The life of a top athlete includes constant traveling for international competitions and camps. When the interview is done on Thursday, March 21, Puumalainen has been on a trip for four of the last five weeks. This year, he has managed to pursue judo in Austria, Japan, Uzbekistan and the Czech Republic.

The next direction is Turkey, where there will be the second last race before the World Cup races in Abu Dhabi in May. The crown of the summer awaits August 2nd, when the heavyweight Olympic medals will be contested in Paris.

Puumalainen is known as an outspoken athlete who is not afraid to say his goals out loud, but whose approach to top sports has a real dose of realism.

– If you don’t accept that you can also lose, you can’t be relaxed and dare to give your all, because you’re too afraid of losing, says Puumalainen.

Aces dug up from the sleeve

Judo has 68 throwing movements and 32 mat movements that a professional judoka must master. However, each competitor only has a few moves on which to build their judoka self.

– I know maybe three movements very well, Puumalainen says tongue in cheek.

– Well, this was a slight understatement, but I’m really focusing on a pretty small amount.

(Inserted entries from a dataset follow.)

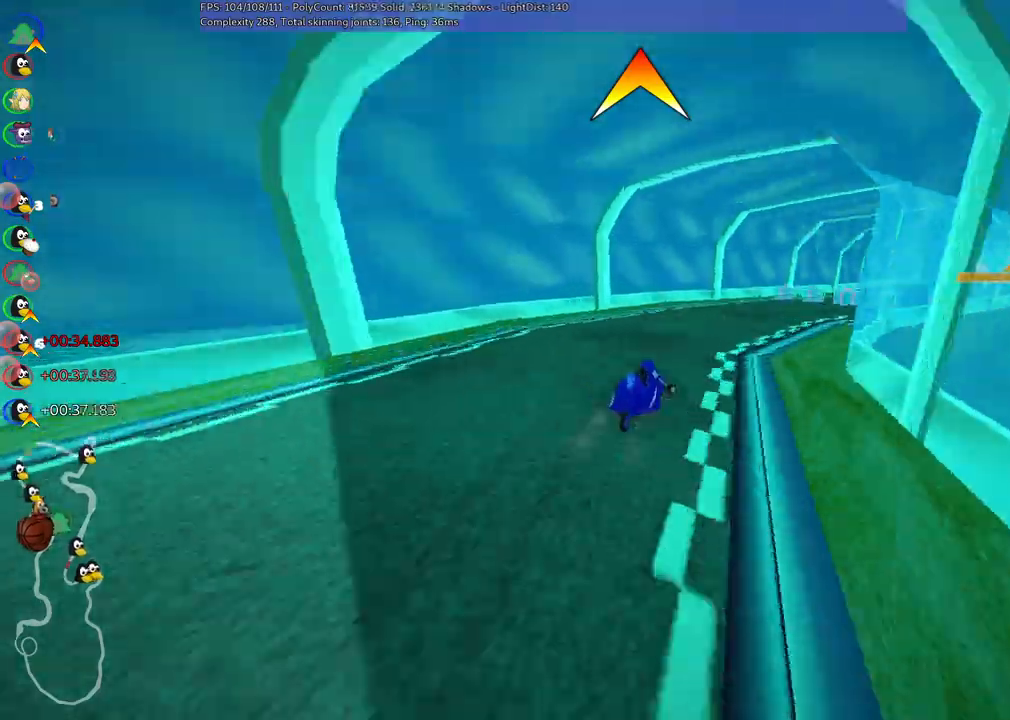
{"keys": ["m", "up"], "events": [[67, "m", "up"], [133, "space", "down"], [267, "space", "up"], [367, "m", "down"], [400, "right", "up"]]}
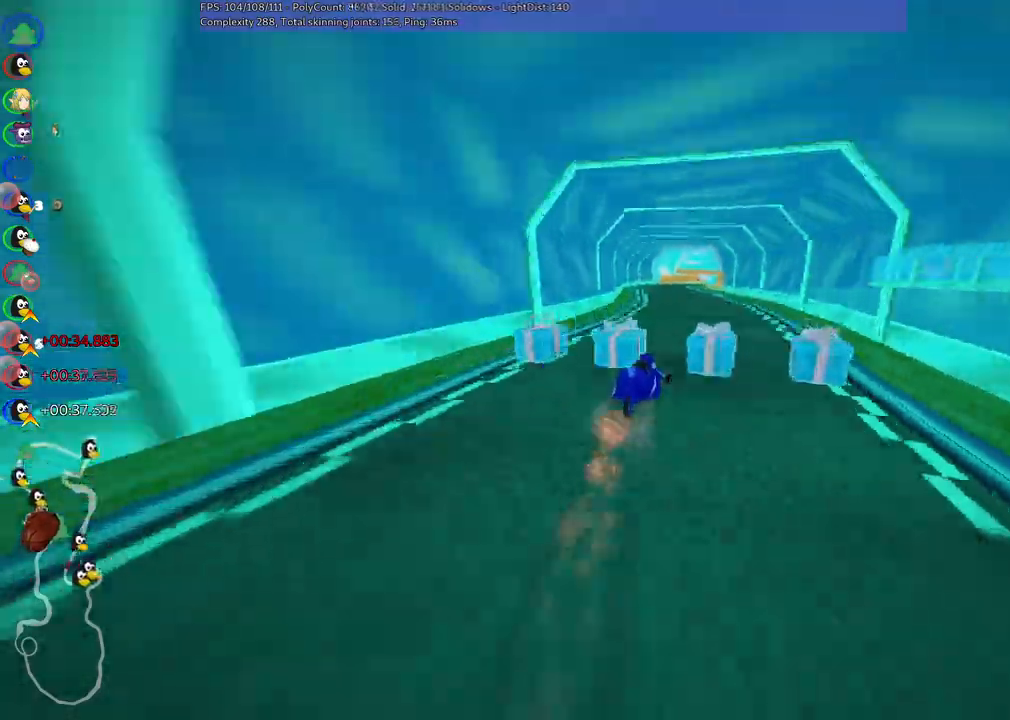
{"keys": ["left", "up"], "events": [[67, "m", "up"], [367, "left", "down"]]}
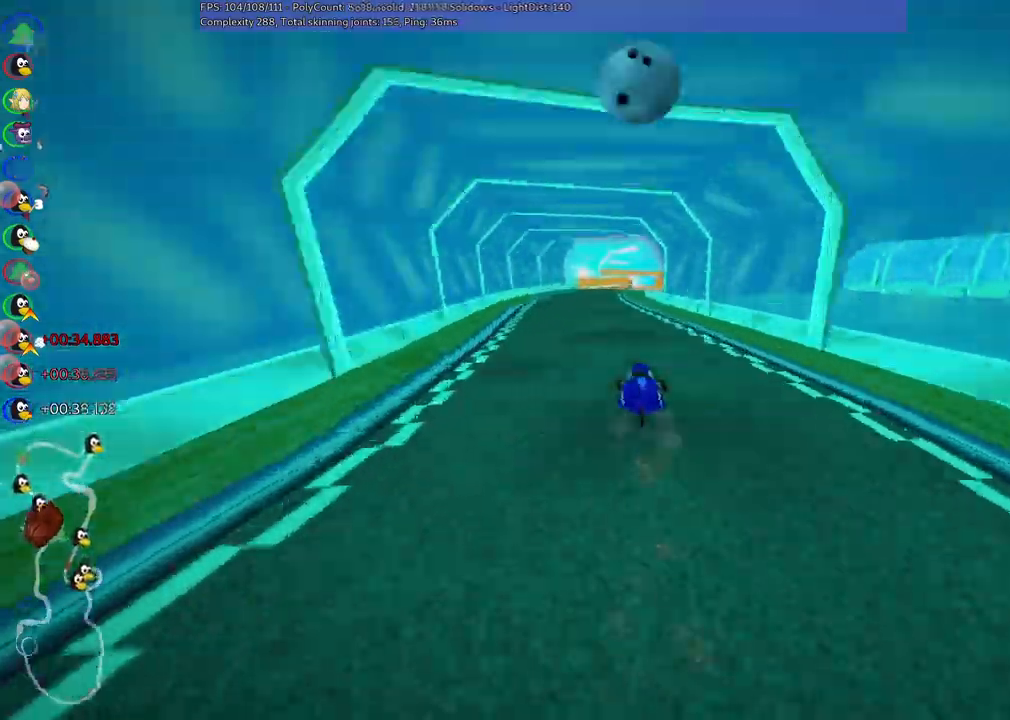
{"keys": ["left", "m", "right", "up"], "events": [[67, "left", "up"], [100, "m", "down"], [100, "right", "down"], [200, "left", "down"], [300, "right", "up"], [467, "right", "down"]]}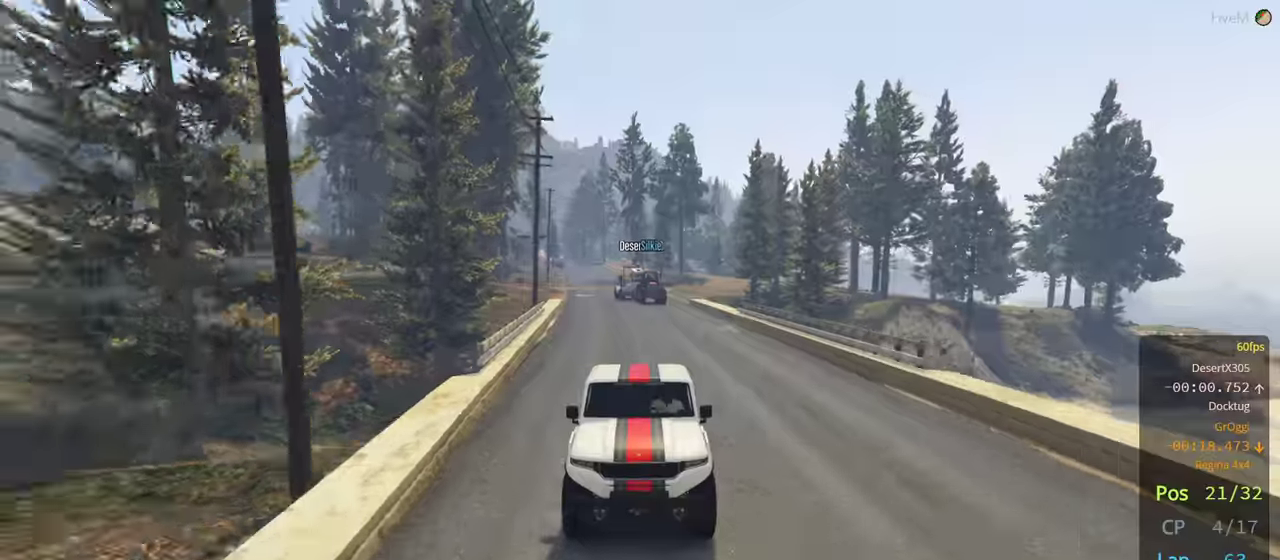
Gameplay with a controller (Xbox layout); each line is a JSON object with the inputs held at the frame after it. "events" lists button and stick changes between this image and that frame as [ms after this image, input, new state], when the widget could be followed in between.
{"buttons": ["R2", "R3"], "left_stick": "center", "right_stick": "center", "events": [[150, "left_stick", "left"], [266, "left_stick", "center"]]}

Since Puumalainen is now a marked man at the top of the sport, it has been necessary to expand the movement repertoire this year, so that the opponents cannot study the Finn like an open book. The new canine teeth are only used in the main competitions.

– I’ve had to dig a couple of aces up my sleeve, Puumalainen is content to say.

The strange dream repeats itself

The Puumalainen, who turns 27 on April 14, is already an experienced competitor, but the summer Olympics will be his first on the five-ring stage.

The Olympics have not changed Puumalainen’s waking routines, which include repeating the movements of competing judokas before going to bed.

At night, a dream has started to repeat itself during the Olympic year.

– Judo has not appeared in my dreams, but I have had strange dreams recently. For some reason, I’ve had the same dream many times, that I wouldn’t have received a graduation cap and would have had to go and study for a while. It’s a nightmare, Puumalainen says.

Puumalainen says he repeats the same routine when he wakes up.

– I always make sure that the cap is found and that the pictures from the graduation party are saved.

Puumalainen can’t judge whether the most important year of his career has a part in the recurring dream. However, he states that there are no superstitious types. In handing over the EC gold belt to the sports museum Tahto, there was no internal struggle.

– I can’t stand any superstitions, I only believe in myself. Not to anything else, Puumalainen acknowledges.